Do you know what the most common complaint that I have heard since everyone went back to school? It’s about homework. That annoying little bugger seems to have infiltrated most of my friends homes this year, not to mention our own. It was something I was dreading before we even started the year and it’s just as bad as I remember.
I can’t actually believe there was a time that I was enjoying it. Oh how I laughed reading this post. Who was that woman and what happened to her? I think she died when she realised that it wouldn’t stay one page of activities for a whole week any more.
The funny thing is that it all changed a while ago. Last year I actually wouldn’t have been able to write this post as even the word “homework” would make me want to lock myself in the toilet with a bag of Nik Naks. But I think we have come a long way in how we approach it in order to make it a positive and enjoyable experience for both of us.
Let me set the scene of last years homework fails…
We have two very different personalities when it comes to homework. (I’ll leave you to decide who you think is who). One literally gets home and pulls out her books, eager to do it properly and be done with it. In fact she enjoys doing it so much that she even reads her reader twice just for fun. I can’t even remember a single day where she has complained or not wanted to do it.
The other one will do absolutely anything to try and get out of it. And when we do finally sit down to do it, she is distracted, irritable and just not into it. Which results in her sliding down while she’s reading, or fidgeting, or even sometimes not reading at all because a butterfly flew past and now she is lost in thought about how butterflies can even fly and where they go and what they eat and what their dreams are in life. You get the picture right?
This last one obvs results in us having a bit of a go at each other. Because I don’t really want to be sitting there for hours while she thinks about butterflies and their life goals, nor do I want to keep telling her to focus. But to get through it, I’d have to rage on her and that sucks.

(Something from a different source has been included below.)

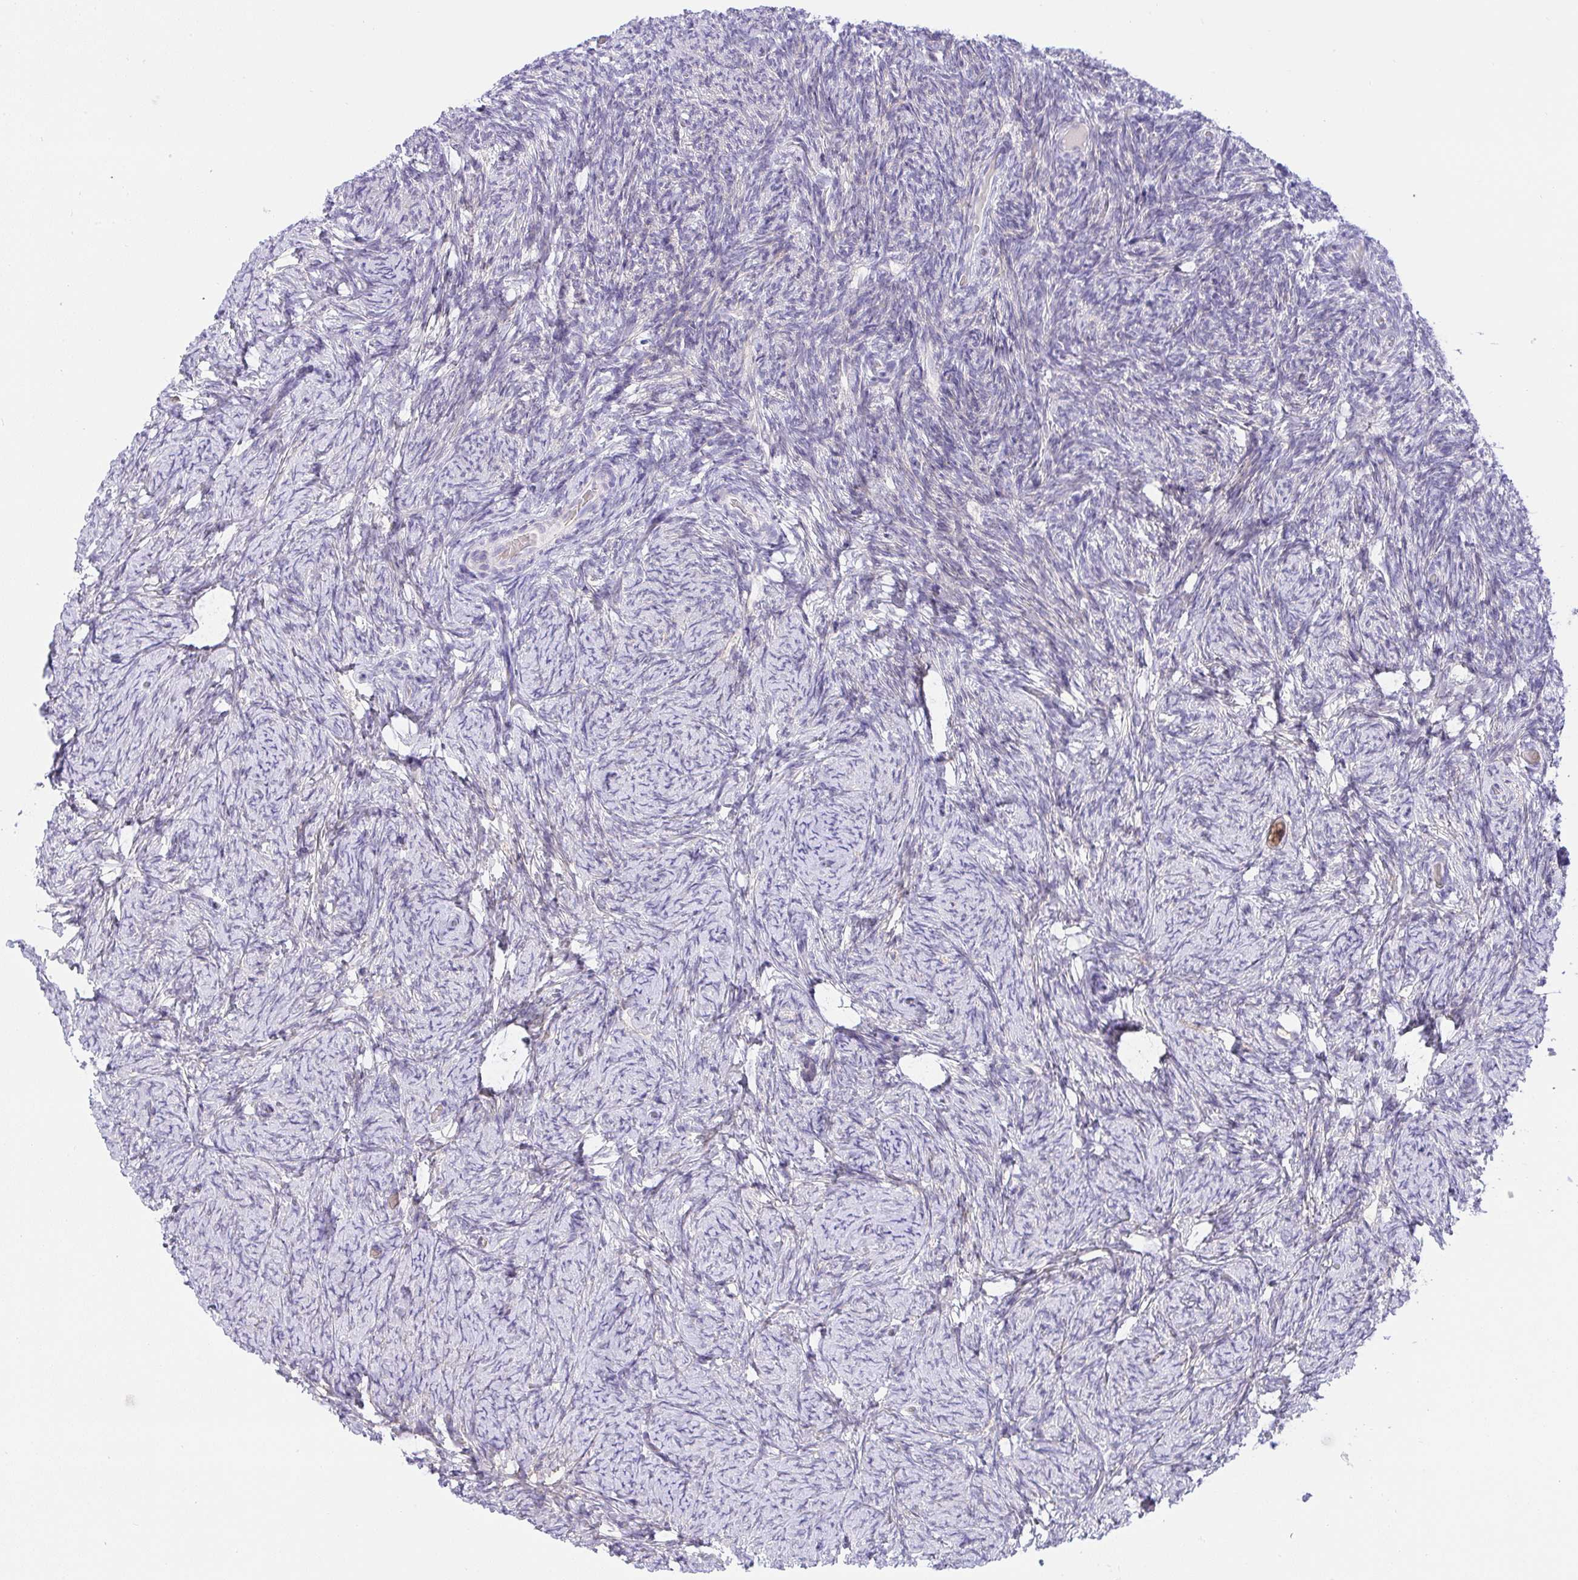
{"staining": {"intensity": "negative", "quantity": "none", "location": "none"}, "tissue": "ovary", "cell_type": "Ovarian stroma cells", "image_type": "normal", "snomed": [{"axis": "morphology", "description": "Normal tissue, NOS"}, {"axis": "topography", "description": "Ovary"}], "caption": "High power microscopy micrograph of an immunohistochemistry histopathology image of benign ovary, revealing no significant expression in ovarian stroma cells. (Immunohistochemistry (ihc), brightfield microscopy, high magnification).", "gene": "ZNF554", "patient": {"sex": "female", "age": 34}}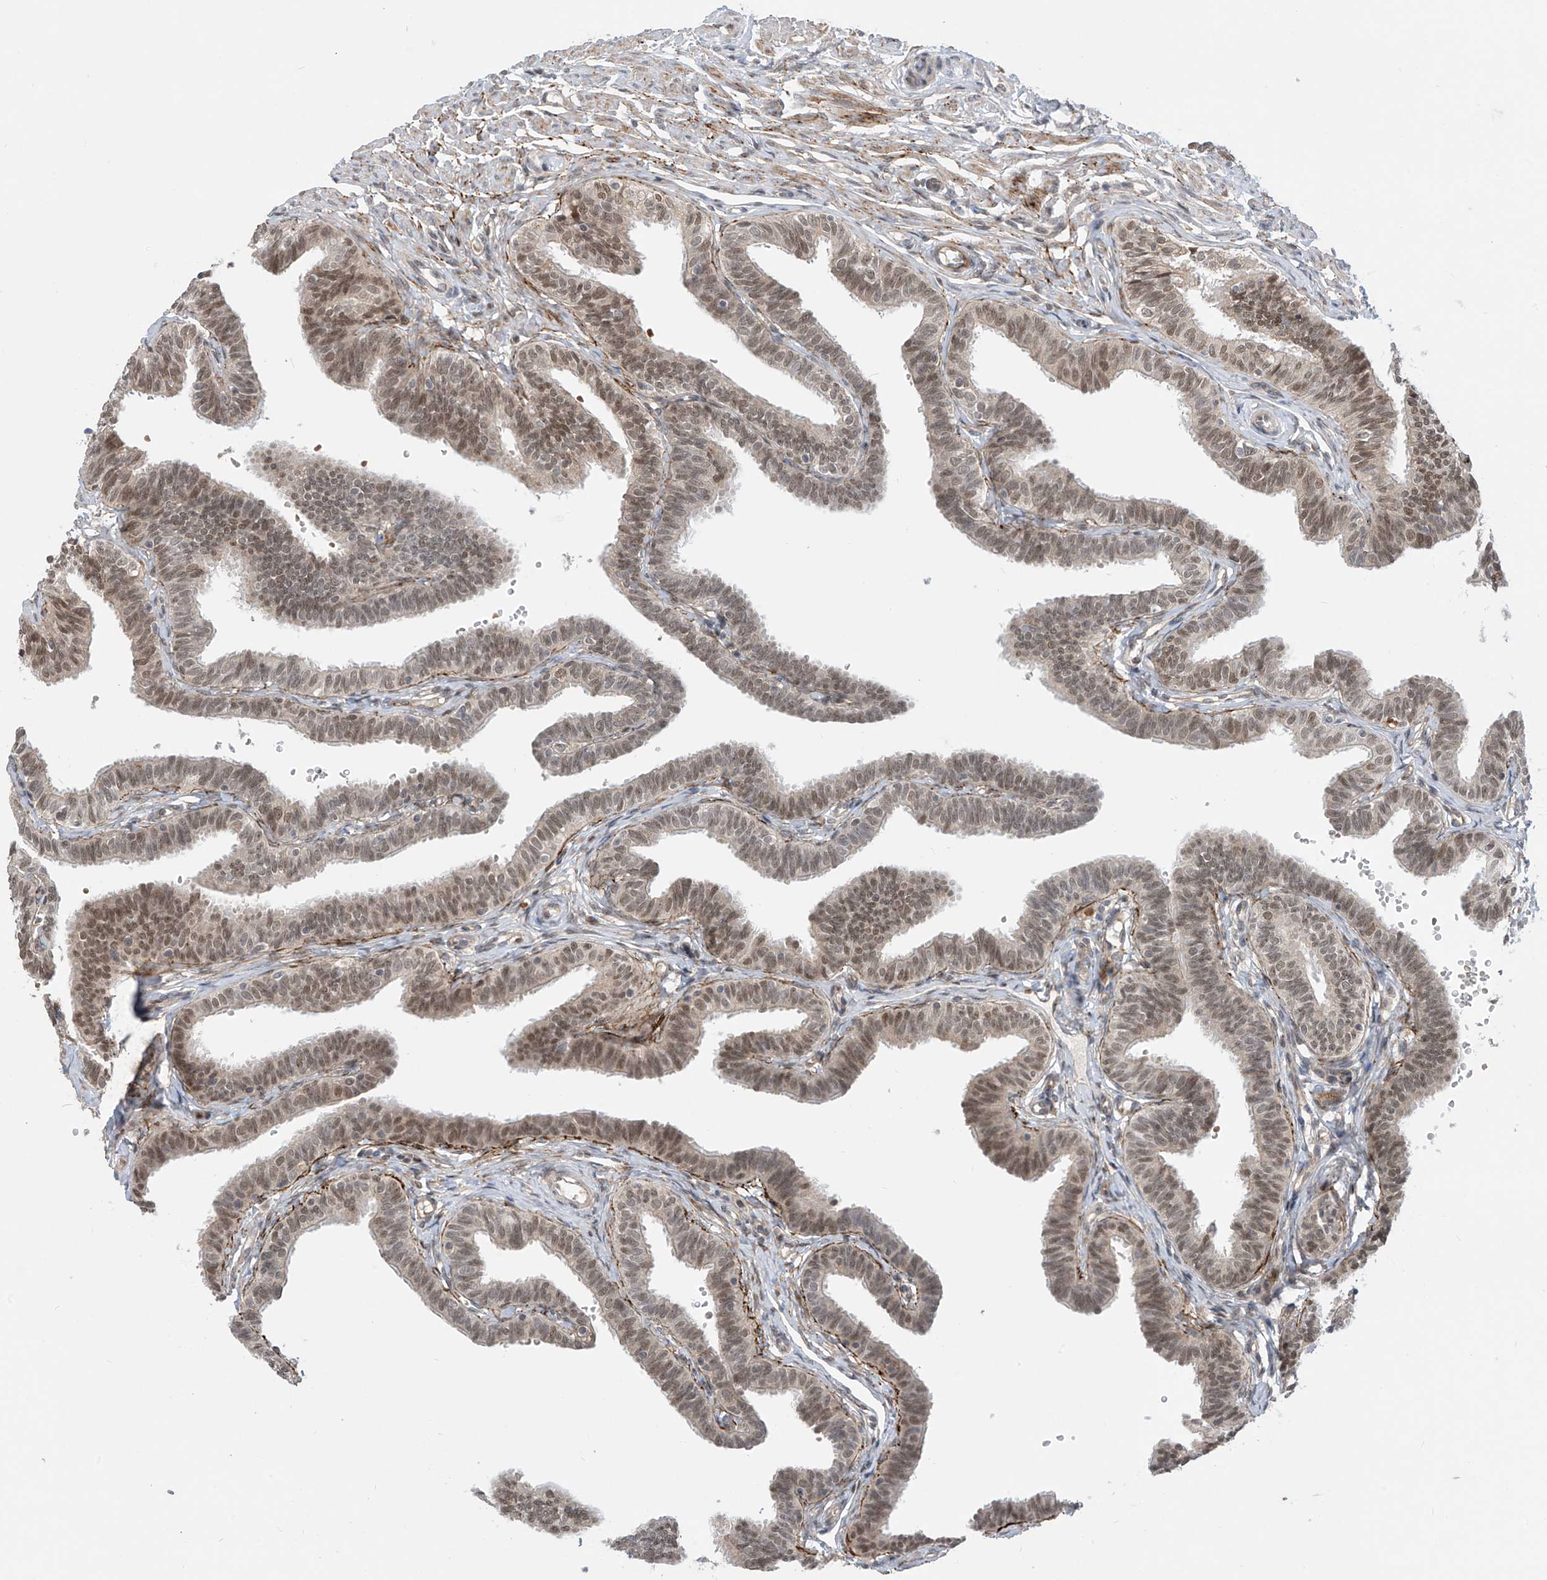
{"staining": {"intensity": "moderate", "quantity": ">75%", "location": "nuclear"}, "tissue": "fallopian tube", "cell_type": "Glandular cells", "image_type": "normal", "snomed": [{"axis": "morphology", "description": "Normal tissue, NOS"}, {"axis": "topography", "description": "Fallopian tube"}, {"axis": "topography", "description": "Ovary"}], "caption": "Human fallopian tube stained with a brown dye exhibits moderate nuclear positive staining in about >75% of glandular cells.", "gene": "LAGE3", "patient": {"sex": "female", "age": 23}}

But this year is going to be different
I’m actively trying to make homework a fun, but small chunk of their afternoon. Why? So that they can spend the rest of the time just being kids. I hate that they have to spend all day at school and then still have to sit for hours doing homework. It’s just not right and I won’t stand by it.
Which is easy to say, but if they schools aren’t on board then you have a problem.
Thankfully our school is very aware of this and so they set time frames for each section of the homework for the day. For example 10 minutes reading, 10 minutes spelling and 10 minutes maths. I can do that. We’re done in 30 minutes. Not too bad at all. However last year, I would stick to what they had to do rather than the time they had to do it in if that makes sense. So read page 1 – 16 in 10 minutes. I could have stopped at 10 minutes but we’d only be half way through the 16 pages. Back then I would make her finish it but this year, I am sticking to the times.
After a lot of thought, trial and lots of errors, here’s my homework survival guide
- Don’t do it immediately after you get home. Like you, they also need to decompress after a long day with expectations piled all over them. Take 30 minutes to chill before starting.
- Feed the brains. Make sure that they have had something to eat and drink so that they aren’t distracted by grumbling tummies or dry mouths half way through their reader or maths.
- Have a set area. Kit it out with supplies that you need – a book for spelling practice, a pencil and eraser, some colourful pens, whatever makes it a happy space. They will then always know where their things are and have no excuse not to get started.
- Switch off distractions. The TV should not be on. Siblings need to be playing in another space or listening quietly to the story. (Knox often likes to sit and listen to Kyla reading).
- Keep it short. Hopefully you are lucky enough to have a school with a similar approach of not overloading children with homework. If not, then you set the rules. 10 – 15 minutes per subject. Take a break midway if necessary. Don’t feel ashamed to write a note to the teacher that they are expecting too much if they have been sitting for more than an hour (Grade 1-3). (I acknowledge that this is flipping hard to do, but you are the parent of your child and you should be able to tell the school that they are being unreasonable – especially for working parents that often have to do this with their children in the later hours when kids are not able to concentrate properly)
- Be patient. This is heck of a hard thing for me because I have a list of 9838534286 other things I could/should/must do, that I am tempted to just fly through it. But that’s putting a lot of unnecessary pressure on them. So try and keep any frustration on the inside, as difficult as that maybe be for you (as it is really hard for me).
- Make it fun. This is kind of the same as the patient thing, but keep it lighthearted and happy. Once you set a sour mood it just carries on and it’s hard to break out of. Ask me, I know. I have set myself up for homework being an awful sucky thing and trying to change that mindset now is proving to be rather difficult. Also, I’m trying to sell it as a special time for the two of us to be together without distractions and I think they value that too.
Do you have any solid homework tips to add? I’d love to hear them!
For now, I’m going to enjoy my favourite day of the week – Fridays. Do you know why? Because there’s no homework haha.